=== What the task asks ===
Where the listing below reaches the line containing "Page size: 2001x1125.", start writing out lines exactly, and stop once the line containing "Rendered at 1500 by 1125 pixels." has been written.
(Beginning of Available records)
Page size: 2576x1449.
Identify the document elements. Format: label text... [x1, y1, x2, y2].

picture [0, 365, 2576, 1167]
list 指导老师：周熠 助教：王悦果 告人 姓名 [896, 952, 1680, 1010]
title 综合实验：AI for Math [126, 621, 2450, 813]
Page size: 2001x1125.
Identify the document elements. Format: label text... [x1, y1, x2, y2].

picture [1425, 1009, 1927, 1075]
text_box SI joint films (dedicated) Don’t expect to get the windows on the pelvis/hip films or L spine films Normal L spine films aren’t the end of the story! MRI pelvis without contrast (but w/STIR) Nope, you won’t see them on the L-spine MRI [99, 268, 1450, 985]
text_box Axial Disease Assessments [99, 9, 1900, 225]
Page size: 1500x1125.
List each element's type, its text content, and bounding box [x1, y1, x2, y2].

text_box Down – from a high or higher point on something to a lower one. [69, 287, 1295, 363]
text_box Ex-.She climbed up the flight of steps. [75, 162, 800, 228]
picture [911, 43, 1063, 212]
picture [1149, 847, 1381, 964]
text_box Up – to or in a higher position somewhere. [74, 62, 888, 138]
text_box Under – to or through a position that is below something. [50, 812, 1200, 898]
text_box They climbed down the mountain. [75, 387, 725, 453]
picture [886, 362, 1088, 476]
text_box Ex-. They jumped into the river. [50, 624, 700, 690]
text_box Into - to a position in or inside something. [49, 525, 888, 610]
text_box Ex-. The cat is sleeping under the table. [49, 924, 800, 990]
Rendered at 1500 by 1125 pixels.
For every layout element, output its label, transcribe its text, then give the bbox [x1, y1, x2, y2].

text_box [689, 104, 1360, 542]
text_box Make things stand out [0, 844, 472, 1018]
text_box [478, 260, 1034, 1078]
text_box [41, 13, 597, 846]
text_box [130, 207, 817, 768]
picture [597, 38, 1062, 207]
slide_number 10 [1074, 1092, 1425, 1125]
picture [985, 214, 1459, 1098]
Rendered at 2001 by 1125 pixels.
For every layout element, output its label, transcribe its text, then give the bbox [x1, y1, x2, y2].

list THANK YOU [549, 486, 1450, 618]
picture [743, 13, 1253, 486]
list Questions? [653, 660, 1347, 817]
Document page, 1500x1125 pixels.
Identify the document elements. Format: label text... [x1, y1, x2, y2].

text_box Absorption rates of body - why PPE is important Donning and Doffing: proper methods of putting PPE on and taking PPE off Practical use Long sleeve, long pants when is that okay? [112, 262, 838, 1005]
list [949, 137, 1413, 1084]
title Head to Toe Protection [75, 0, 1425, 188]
(End of Available records)
=== Written answer ===
Page size: 2001x1125.
Identify the document elements. Format: label text... [x1, y1, x2, y2].

picture [1425, 1009, 1927, 1075]
text_box SI joint films (dedicated) Don’t expect to get the windows on the pelvis/hip films or L spine films Normal L spine films aren’t the end of the story! MRI pelvis without contrast (but w/STIR) Nope, you won’t see them on the L-spine MRI [99, 268, 1450, 985]
text_box Axial Disease Assessments [99, 9, 1900, 225]
Page size: 1500x1125.
List each element's type, its text content, and bounding box [x1, y1, x2, y2].

text_box Down – from a high or higher point on something to a lower one. [69, 287, 1295, 363]
text_box Ex-.She climbed up the flight of steps. [75, 162, 800, 228]
picture [911, 43, 1063, 212]
picture [1149, 847, 1381, 964]
text_box Up – to or in a higher position somewhere. [74, 62, 888, 138]
text_box Under – to or through a position that is below something. [50, 812, 1200, 898]
text_box They climbed down the mountain. [75, 387, 725, 453]
picture [886, 362, 1088, 476]
text_box Ex-. They jumped into the river. [50, 624, 700, 690]
text_box Into - to a position in or inside something. [49, 525, 888, 610]
text_box Ex-. The cat is sleeping under the table. [49, 924, 800, 990]
Rendered at 1500 by 1125 pixels.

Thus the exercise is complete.